- APIs vereinheitlichen
- eigene logger. die außer kraft gesetzt werden können.
- logging an den gleichen stellen. prüfen was sinn ergibt: debug, info, warning, ...
- Threading
- Progressbar
- penny: uses the calendar-week in the request, but the extra_details urls are returning 404 a lot (all throughout) on sunday for the past week
- rewe: products for the next week..
- aldi_sued: products for the next week. the date-based urls (partial week) are available still. (sometimes prices can be missing)
- in fruit & vegetable category ("frischekracher") the prices for the next week are not available before saturday 7 am
- for the partial-week-urls: on sunday we get the next week, i.e. the next day (monday), ...
- aldi_nord: products for the next week only.
- hit: ???
preliminary conclusion: on sundays use the next week as target.
- give an estimated for all requests and warn?
- start over on sunday?
makes a lot of assumptions regarding the structur of the returned and parsed website- and json-data..
- httpx[http2]
- cryptography
- beautifulsoup4
- main.py does all the main database work.
- marketlists.py mostly calls the endpoints (rewe owns a key- and a pem-file for authentication)

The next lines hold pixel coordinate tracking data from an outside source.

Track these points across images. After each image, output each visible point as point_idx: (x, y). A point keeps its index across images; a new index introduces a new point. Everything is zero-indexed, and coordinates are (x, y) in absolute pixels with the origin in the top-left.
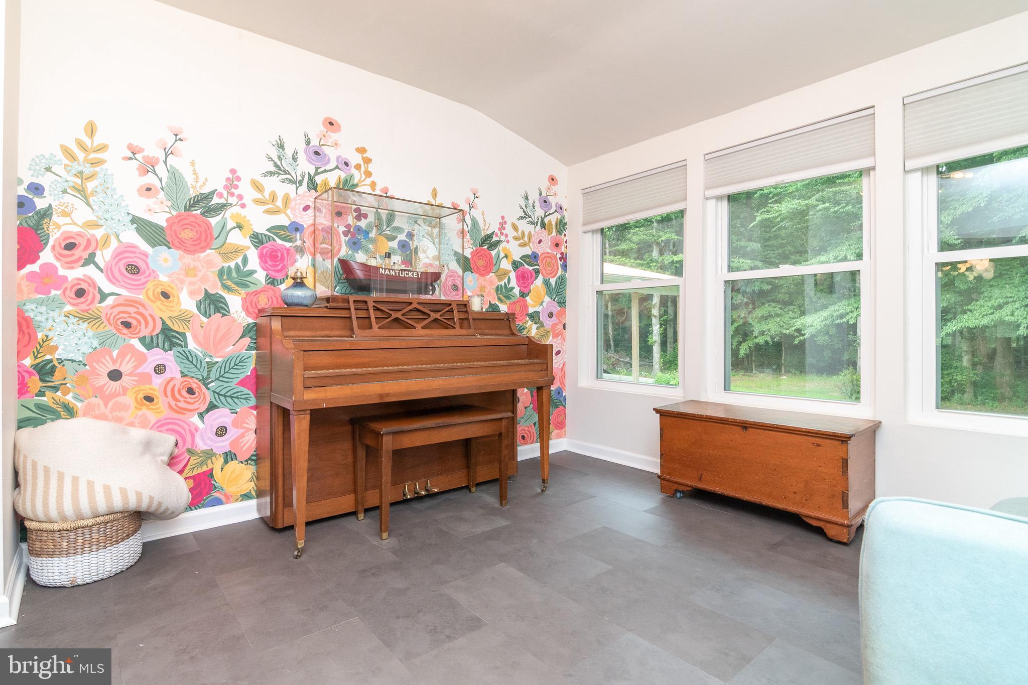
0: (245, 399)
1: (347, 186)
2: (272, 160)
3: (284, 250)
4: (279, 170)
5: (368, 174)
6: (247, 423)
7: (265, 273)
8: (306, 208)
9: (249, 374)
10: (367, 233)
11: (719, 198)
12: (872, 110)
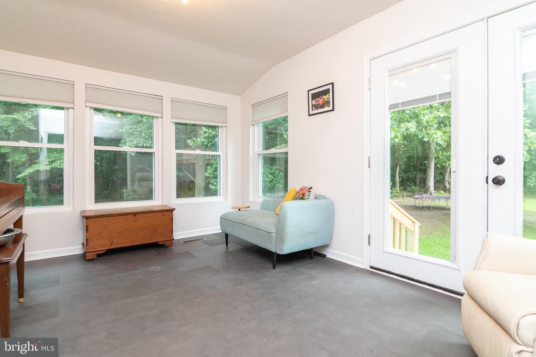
11: (91, 108)
12: (161, 97)
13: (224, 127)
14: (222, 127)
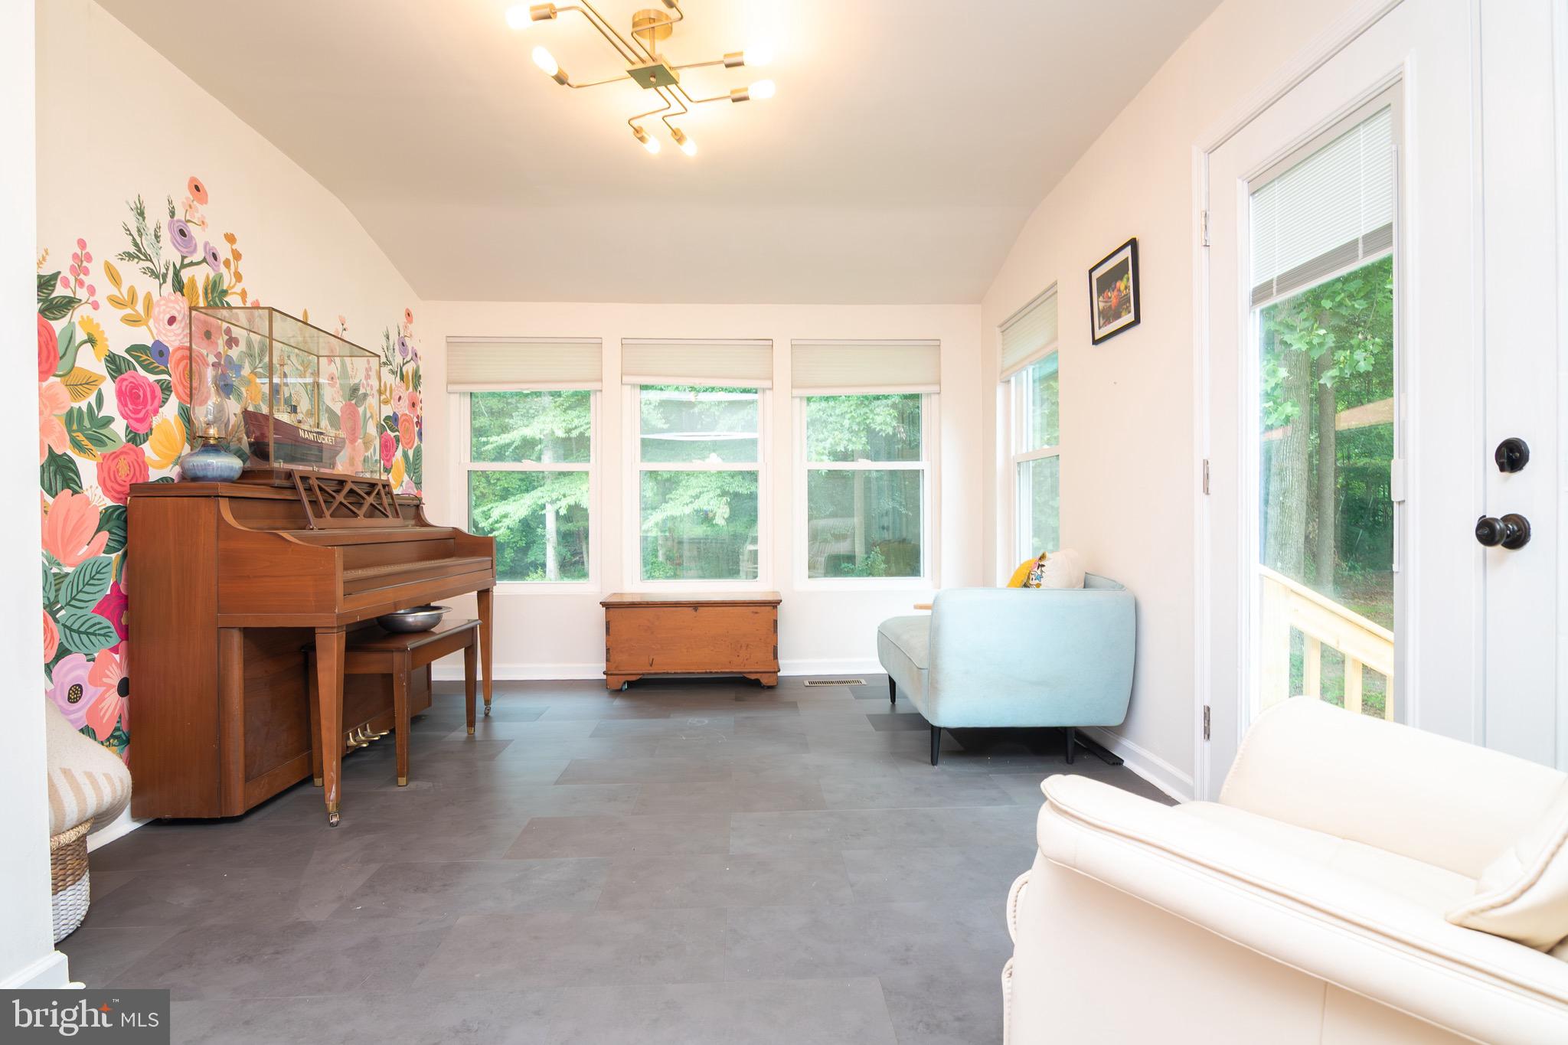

- every market-class exposes a method get_markets() which returns markets (or at least an empty list) or - if something went wrong and we should abort this market-retrieval - it returns None
- every market-class owns a logger (e.g. marketlists.Penny), that can propagate its messages to the marketlists-logger
- discounts.py SHOULD also mostly call the endpoints (same auth stuff needed), it exposes a function get_products() which takes nothing or one or multiple market id(s) - or a selling region in some cases - and returns the products for that market/ selling region
- market_products.py, market.py, product.py, market_extra.py are all dataclasses that also have some storage-functions
- util.py for useful/necessary functions
-
one table for all markets.
-
one table for all products.
-
intermediary tables to safe space / minimize the number of rows in product table
-
REWE: one table, in which one row contains a rewe-market id and the ids of the offers. (so no need to store all offers multiple times in detail)
-
HIT: Same as REWE.
-
PENNY: two tables:
- one row contains a selling region and the offer ids for that selling region.
- (extra market infos table) one row contains a market id and extra infos for that market, like opening times - but also a column with the 4A41 selling region for that market.
-
-
all tables - besides the table with the markets - have two mandatory columns:
- the week start and (monday)
- the week end (saturday)